Что же объединяло их всех с американскими коллегами? Ответ кроется в названии самого события: «взаимосвязь языка, сознания и общества». «Поэтическая функция» языка, по Р. Якобсону, роднила всех с наследием русского авангарда. Но проблематика более соответствовала интеллектуальному ландшафту 1980-х. Не случайно Драгомощенко решил позвать к участию еще и ряд видных советских лингвистов: Вяч. Вс. Иванова, Д. Спивака, М. Шапира, С. Золяна и некоторых других. В эти годы проблема сознания начинала выходить в авангард научных штудий; в науке о языке зарождались когнитивный подход, концептология, лингвистика измененных состояний сознания, теория метафоры. Так что взаимный интерес поэтов-концептуалистов и метареалистов и актуальной лингвистики был столь же злободневным, сколь и давно назревшим. Приглашение поэтов «языковой школы», а не каких-либо других, конечно же, было мотивировано этими сближениями.

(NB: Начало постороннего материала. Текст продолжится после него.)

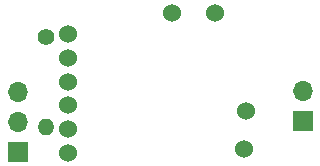
<source format=gbr>
G04 #@! TF.GenerationSoftware,KiCad,Pcbnew,(5.0.0-3-g5ebb6b6)*
G04 #@! TF.CreationDate,2018-09-07T23:46:28-06:00*
G04 #@! TF.ProjectId,Hak5-unify,48616B352D756E6966792E6B69636164,rev?*
G04 #@! TF.SameCoordinates,Original*
G04 #@! TF.FileFunction,Copper,L2,Bot,Signal*
G04 #@! TF.FilePolarity,Positive*
%FSLAX46Y46*%
G04 Gerber Fmt 4.6, Leading zero omitted, Abs format (unit mm)*
G04 Created by KiCad (PCBNEW (5.0.0-3-g5ebb6b6)) date Friday, September 07, 2018 at 11:46:28 PM*
%MOMM*%
%LPD*%
G01*
G04 APERTURE LIST*
G04 #@! TA.AperFunction,ComponentPad*
%ADD10C,1.524000*%
G04 #@! TD*
G04 #@! TA.AperFunction,ComponentPad*
%ADD11O,1.700000X1.700000*%
G04 #@! TD*
G04 #@! TA.AperFunction,ComponentPad*
%ADD12R,1.700000X1.700000*%
G04 #@! TD*
G04 #@! TA.AperFunction,ComponentPad*
%ADD13C,1.400000*%
G04 #@! TD*
G04 #@! TA.AperFunction,ComponentPad*
%ADD14O,1.400000X1.400000*%
G04 #@! TD*
G04 APERTURE END LIST*
D10*
G04 #@! TO.P,U1,9*
G04 #@! TO.N,Net-(U1-Pad9)*
X118300000Y-84450000D03*
G04 #@! TO.P,U1,10*
G04 #@! TO.N,Net-(U1-Pad10)*
X114700000Y-84450000D03*
G04 #@! TO.P,U1,8*
G04 #@! TO.N,Net-(U1-Pad8)*
X120900000Y-92750000D03*
G04 #@! TO.P,U1,7*
G04 #@! TO.N,Net-(U1-Pad7)*
X120800000Y-95950000D03*
G04 #@! TO.P,U1,6*
G04 #@! TO.N,+5V*
X105850000Y-96250000D03*
G04 #@! TO.P,U1,5*
G04 #@! TO.N,GND*
X105850000Y-94250000D03*
G04 #@! TO.P,U1,4*
G04 #@! TO.N,Net-(U1-Pad4)*
X105850000Y-92250000D03*
G04 #@! TO.P,U1,3*
G04 #@! TO.N,Net-(U1-Pad3)*
X105850000Y-90250000D03*
G04 #@! TO.P,U1,2*
G04 #@! TO.N,Net-(J2-Pad3)*
X105850000Y-88250000D03*
G04 #@! TO.P,U1,1*
G04 #@! TO.N,TX*
X105850000Y-86250000D03*
G04 #@! TD*
D11*
G04 #@! TO.P,J2,3*
G04 #@! TO.N,Net-(J2-Pad3)*
X101600000Y-91120000D03*
G04 #@! TO.P,J2,2*
G04 #@! TO.N,GND*
X101600000Y-93660000D03*
D12*
G04 #@! TO.P,J2,1*
G04 #@! TO.N,+5V*
X101600000Y-96200000D03*
G04 #@! TD*
D13*
G04 #@! TO.P,R1,1*
G04 #@! TO.N,TX*
X104000000Y-86500000D03*
D14*
G04 #@! TO.P,R1,2*
G04 #@! TO.N,GND*
X104000000Y-94120000D03*
G04 #@! TD*
D12*
G04 #@! TO.P,J1,1*
G04 #@! TO.N,TX*
X125740000Y-93600000D03*
D11*
G04 #@! TO.P,J1,2*
G04 #@! TO.N,Net-(J1-Pad2)*
X125740000Y-91060000D03*
G04 #@! TD*
M02*

</source>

О том, как проходила конференция, мы можем узнать из рассказа американских гостей-поэтов в книге Leningrad, выпущенной в Америке по следам поездки (а также — ретроспективно — в статье одного из них, см.: [Уоттен 2021]). Каких-либо материалов ее, увы, в общем виде издано не было, за исключением пары статей лингвистов и небольших текстов language poets в «Митином журнале». Сам факт такой русско-американской встречи поэтов уникален. Закрытые друг от друга на долгие десятилетия страны открывают друг для друга

живых носителей двух великих поэтических культур. Происходит обмен субъективностями через опыт взаимного перевода: Л. Хеджинян переводит русских метареалистов, А. Драгомощенко — американских «поэтов языка». Трансатлантический полилог делает две когда-то не сводимых друг к другу традиции переводимыми и, более того, — взаимопроницаемыми друг для друга. Когда проблема метаязыка стоит как основная творческая задача у обеих сторон, нащупываются — вослед Беньямину — межъязыковые открытия для обоих языков.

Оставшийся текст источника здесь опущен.